Cumhurbaşkanı Recep Tayyip Erdoğan, Sivas Kongresi’nin 103. yıl dönümünde önemli bir mesaj verdi. 4 Eylül 1919’da gerçekleşen ve Kurtuluş Savaşı'nın gerekçelerini oluşturan bu tarihi kongre, milli mücadelenin temellerinin atıldığı bir dönüm noktası olarak kabul ediliyor. Erdoğan, mesajında Türkiye'nin bağımsızlık mücadelesini, birlik ve beraberlik ruhunu hatırlatarak, bu değerlerin her zamankinden daha fazla öneme sahip olduğunu belirtti.

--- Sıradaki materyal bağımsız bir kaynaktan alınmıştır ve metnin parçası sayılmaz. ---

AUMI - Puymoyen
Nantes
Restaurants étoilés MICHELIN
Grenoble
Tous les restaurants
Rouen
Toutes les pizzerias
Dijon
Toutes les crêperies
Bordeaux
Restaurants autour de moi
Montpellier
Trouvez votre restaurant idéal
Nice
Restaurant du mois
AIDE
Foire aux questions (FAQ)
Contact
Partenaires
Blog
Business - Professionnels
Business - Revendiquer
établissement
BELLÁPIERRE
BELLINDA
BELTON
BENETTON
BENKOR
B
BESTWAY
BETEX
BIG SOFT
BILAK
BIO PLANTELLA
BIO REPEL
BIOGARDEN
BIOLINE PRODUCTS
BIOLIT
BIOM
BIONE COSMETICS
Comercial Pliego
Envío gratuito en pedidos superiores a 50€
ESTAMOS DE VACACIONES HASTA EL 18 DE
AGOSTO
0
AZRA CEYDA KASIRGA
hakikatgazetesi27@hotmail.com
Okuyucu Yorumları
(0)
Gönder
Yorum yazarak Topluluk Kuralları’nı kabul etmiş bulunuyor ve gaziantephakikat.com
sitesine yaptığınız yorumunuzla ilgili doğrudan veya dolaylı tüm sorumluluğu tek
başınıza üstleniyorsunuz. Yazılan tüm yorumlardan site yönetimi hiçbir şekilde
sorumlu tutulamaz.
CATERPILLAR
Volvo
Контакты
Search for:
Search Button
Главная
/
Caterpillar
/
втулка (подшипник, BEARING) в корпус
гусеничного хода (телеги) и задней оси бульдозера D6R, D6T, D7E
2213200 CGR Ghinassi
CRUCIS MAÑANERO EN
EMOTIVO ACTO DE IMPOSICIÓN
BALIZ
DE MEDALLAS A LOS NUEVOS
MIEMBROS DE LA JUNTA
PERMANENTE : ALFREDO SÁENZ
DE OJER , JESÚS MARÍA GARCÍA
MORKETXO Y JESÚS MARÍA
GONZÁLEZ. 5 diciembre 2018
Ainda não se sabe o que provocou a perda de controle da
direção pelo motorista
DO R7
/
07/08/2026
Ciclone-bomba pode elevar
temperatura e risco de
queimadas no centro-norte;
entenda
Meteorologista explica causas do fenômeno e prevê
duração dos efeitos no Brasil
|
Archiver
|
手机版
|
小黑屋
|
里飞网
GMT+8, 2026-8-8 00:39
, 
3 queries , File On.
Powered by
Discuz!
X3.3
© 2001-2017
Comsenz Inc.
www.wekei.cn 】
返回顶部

Sivas Kongresi, Kurtuluş Savaşı süresince Anadolu’nun farklı bölgelerinden gelen temsilcilerin katılımıyla gerçekleştirilmiş olup, milli iradenin temsil edildiği en önemli organizasyonlardan biridir. Bu kongre, ulusal egemenliğin sembolü olarak da kayıtlara geçmiştir. Toplantının en önemli sonuçlarından biri, 'misak-ı millî' olan bağımsızlık sınırlarının belirlenmesi oldu. Erdoğan, bu tarihi olayın günümüzde de Türkiye Cumhuriyeti’nin kuruluşu üzerindeki etkilerini hatırlatarak, geçmişle geleceği birleştiren değerlerin altını çizdi.
Cumhurbaşkanı, Sivas Kongresi’nin ruhunun, günümüzde de birlik ve beraberlik içinde hareket etmenin gerekliliğini ortaya koyduğunu ifade etti. Erdoğan, Türk milletinin tarih boyunca karşılaştığı zorlukların üstesinden gelebilmek için tek vücut olarak hareket etmesi gerektiğine dikkat çekti. Bugün, ülkenin karşı karşıya olduğu iç ve dış tehditlerin, geçmişte kazanılan zaferler gibi azim ve kararlılıkla aşılması gerektiğini vurguladı. Bu bağlamda, Sivas Kongresi’nin halkın iradesi ve kararlılığı ile kurtuluşun müjdecisi olduğunu hatırlattı.
Erdoğan, mesajında ayrıca genç nesillere de tarihlerini iyi öğrenmeleri gerektiğini belirtti. “Gençlerimiz, bu toprakların kıymetini bilmeli ve geleceği inşa ederken, atalarımızın fedakarlıklarını unutmamalı” diyen Cumhurbaşkanı, milli değerlerin her daim korunması gerektiğinin altını çizdi. Özellikle tarih bilincinin oluşturulması ve geçmişten gelen mirasın sahiplendiği mesajı, toplumsal hafızanın güçlenmesi açısından büyük önem taşıyor.
Sonuç olarak, Cumhurbaşkanı Erdoğan’ın Sivas Kongresi mesajı, yalnızca tarihe bir selam değil, aynı zamanda milletin geleceği için de bir yön çizme çabasını içeriyor. Birlik ve beraberliğin, geçmişin hatırlanması ve geleceğe umutla bakmanın en büyük kuvvet kaynağı olduğuna dikkat çektiği bu mesaj, toplumda güçlü bir dayanışma ve güç birliği oluşturma amacı gütmektedir. Türk milletinin, her koşulda bağımsızlık ve özgürlüğe olan tutkusunun, geçmişte olduğu gibi bugün de devam edeceği inancını pekiştiren bir duruş sergilemiştir.